Design and construction
- Architect: Eliel Saarinen

= Joensuu City Hall =

City hall and cultural center of Joensuu, Finland

The Joensuu City Hall (Joensuun kaupungintalo) is a brick building in the center of Joensuu, Finland, designed by Eliel Saarinen and completed in 1914, combining styles of Romantic Nationalism and late Art Nouveau. It serves as a center of culture and governance for the city. It houses the city's central administration, the city theater (the easternmost professional theater in the European Union) and a restaurant. The city hall is located on the banks of the Pielinen River on the Rantakatu street. After its completion on November 14, 1914, the new city hall corresponded quite closely to Saarinen's drawings, especially from its facades. The facade statues were designed by sculptor Johannes Haapasalo.

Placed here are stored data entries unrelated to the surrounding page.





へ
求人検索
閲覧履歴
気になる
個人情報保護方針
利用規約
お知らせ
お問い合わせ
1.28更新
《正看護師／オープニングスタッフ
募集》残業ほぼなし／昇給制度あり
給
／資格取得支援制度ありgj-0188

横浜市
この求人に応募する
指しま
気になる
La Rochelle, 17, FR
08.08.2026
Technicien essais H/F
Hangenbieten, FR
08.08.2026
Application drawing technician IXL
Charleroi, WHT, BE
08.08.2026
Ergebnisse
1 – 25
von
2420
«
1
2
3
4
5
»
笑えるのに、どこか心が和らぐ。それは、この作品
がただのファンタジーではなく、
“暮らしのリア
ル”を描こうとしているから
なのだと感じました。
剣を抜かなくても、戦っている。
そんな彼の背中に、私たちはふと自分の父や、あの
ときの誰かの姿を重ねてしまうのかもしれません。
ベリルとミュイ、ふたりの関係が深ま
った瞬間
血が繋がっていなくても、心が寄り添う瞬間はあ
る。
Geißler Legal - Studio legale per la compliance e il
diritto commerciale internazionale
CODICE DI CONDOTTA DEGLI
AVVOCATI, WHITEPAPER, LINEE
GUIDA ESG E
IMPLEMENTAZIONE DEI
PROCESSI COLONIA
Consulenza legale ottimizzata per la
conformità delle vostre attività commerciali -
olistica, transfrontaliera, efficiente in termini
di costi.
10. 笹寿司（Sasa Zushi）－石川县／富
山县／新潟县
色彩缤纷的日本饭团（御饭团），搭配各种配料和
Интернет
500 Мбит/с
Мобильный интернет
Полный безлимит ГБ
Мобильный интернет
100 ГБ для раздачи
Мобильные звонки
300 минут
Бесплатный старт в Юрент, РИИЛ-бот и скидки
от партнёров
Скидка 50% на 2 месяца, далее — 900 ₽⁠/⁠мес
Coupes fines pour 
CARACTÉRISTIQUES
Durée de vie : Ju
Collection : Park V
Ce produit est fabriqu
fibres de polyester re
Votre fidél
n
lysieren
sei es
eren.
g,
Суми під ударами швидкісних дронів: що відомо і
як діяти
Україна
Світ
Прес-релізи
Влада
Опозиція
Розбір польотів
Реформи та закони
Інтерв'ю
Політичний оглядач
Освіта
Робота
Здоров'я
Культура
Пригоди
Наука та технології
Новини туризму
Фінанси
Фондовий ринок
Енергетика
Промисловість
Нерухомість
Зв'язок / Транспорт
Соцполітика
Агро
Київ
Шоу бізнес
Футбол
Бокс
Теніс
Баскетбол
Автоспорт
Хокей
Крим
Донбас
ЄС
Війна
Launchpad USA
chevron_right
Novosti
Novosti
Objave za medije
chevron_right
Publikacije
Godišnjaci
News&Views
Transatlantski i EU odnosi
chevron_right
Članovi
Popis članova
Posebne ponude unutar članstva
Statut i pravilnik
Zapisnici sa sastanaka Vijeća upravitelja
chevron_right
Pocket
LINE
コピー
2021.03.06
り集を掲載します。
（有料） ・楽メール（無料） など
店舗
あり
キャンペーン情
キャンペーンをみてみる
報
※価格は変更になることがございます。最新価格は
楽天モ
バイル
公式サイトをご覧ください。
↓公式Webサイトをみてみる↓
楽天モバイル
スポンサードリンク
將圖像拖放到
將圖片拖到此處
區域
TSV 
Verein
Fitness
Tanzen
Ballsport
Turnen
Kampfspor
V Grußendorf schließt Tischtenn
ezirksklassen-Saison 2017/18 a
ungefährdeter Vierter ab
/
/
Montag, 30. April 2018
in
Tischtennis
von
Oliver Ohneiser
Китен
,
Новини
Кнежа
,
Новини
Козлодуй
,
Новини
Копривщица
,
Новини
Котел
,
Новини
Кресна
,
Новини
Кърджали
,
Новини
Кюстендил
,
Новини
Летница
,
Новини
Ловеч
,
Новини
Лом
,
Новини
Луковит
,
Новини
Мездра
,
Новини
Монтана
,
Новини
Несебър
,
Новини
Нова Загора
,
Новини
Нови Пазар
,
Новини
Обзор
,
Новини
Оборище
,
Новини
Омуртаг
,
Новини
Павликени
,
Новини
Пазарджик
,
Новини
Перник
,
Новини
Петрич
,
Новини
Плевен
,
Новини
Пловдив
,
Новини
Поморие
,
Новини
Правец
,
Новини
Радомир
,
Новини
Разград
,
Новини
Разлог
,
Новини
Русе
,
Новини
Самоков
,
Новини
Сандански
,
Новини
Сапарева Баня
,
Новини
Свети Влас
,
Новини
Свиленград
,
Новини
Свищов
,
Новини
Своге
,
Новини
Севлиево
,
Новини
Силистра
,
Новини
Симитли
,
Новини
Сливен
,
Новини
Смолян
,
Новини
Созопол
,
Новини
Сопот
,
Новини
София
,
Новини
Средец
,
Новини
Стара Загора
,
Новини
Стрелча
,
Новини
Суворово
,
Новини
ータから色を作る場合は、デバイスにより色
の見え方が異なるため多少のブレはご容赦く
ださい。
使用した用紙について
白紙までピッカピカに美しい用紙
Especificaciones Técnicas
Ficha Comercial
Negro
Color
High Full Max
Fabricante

In March 1966, a fire broke out at the city hall, which almost destroyed the building. The fire originated on the stage of the city theater and spread to the attic and tower of the ballroom. The fire was nonetheless contained so that the office part suffered only water damage. The buildings archives were successfully evacuated, but the seats attached to the floor in the theatre remained in place. The building's structures had to be renovated, and the ventilation system was almost completely rebuilt. The surroundings of the city hall were renewed in the 1990s and 2000s. The promenade has been reduced by about a meter and the lowest floor of the house has become more prominent. The city hall was renovated in 1998.

The terrace of the theater restaurant in the city hall is a popular venue for jazz and other club-type concerts. The downstairs theater club regularly hosts smaller live concerts.